→ **Directive A**
Rewrite the lines of the listing as a Markdown table with two columns, Row and Line. Number each row and leave out blank lines.

→ **Document text**
/---

TITLE OF THE INVENTION
METHOD FOR RECOGNIZING NETWORK TEXT NAMED ENTITY BASED ON
NEURAL NETWORK PROBABILITY DISAMBIGUATION
TECHNICAL FIELD
The present invention relates to processing and analysis of network text, particularly to a method for recognizing network text named entities based on neural network probability disambiguation.
BACKGROUND ART
Networks have driven the speed and scale of information collection and dissemination to an unprecedented level and brought global information sharing and interaction into reality, and have become an indispensable infrastructure in the information society. Modern communication and dissemination techniques have greatly improved the speed and breadth of information dissemination. However, there are accompanying problems and "side effects":
sometimes people are confused by the turbulent information, and it is very hard to obtain the precise information needed quickly and accurately from the vast sea of information. It is a prerequisite to analyze and obtain named entities, such as people, places, and organizations, etc., concerned by Internet users from within a mas of network text, in order to provide important support information for various higher-level applications such as online marketing, group emotion analysis, etc. Accordingly, network text named entity recognition has become an important core technique in network data processing and analysis.

\---

→ **Dataset extract**
/---

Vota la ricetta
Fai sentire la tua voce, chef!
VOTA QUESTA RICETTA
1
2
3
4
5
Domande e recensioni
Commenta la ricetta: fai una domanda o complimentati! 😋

\---

→ **Directive B**
Answer these questions from the patent text on named entity recognition:
(i) According to the technical field section, what does the invention particularly relate to?
(ii) Which examples of named entities does the background section give?
(iii) Which higher-level applications are named as examples?

→ **Worked solution A**
| Row | Line |
|---|---|
| 1 | Vota la ricetta |
| 2 | Fai sentire la tua voce, chef! |
| 3 | VOTA QUESTA RICETTA |
| 4 | 1 |
| 5 | 2 |
| 6 | 3 |
| 7 | 4 |
| 8 | 5 |
| 9 | Domande e recensioni |
| 10 | Commenta la ricetta: fai una domanda o complimentati! 😋 |

→ **Worked solution B**
(i) A method for recognizing network text named entities based on neural network probability disambiguation.
(ii) People, places, and organizations.
(iii) Online marketing and group emotion analysis.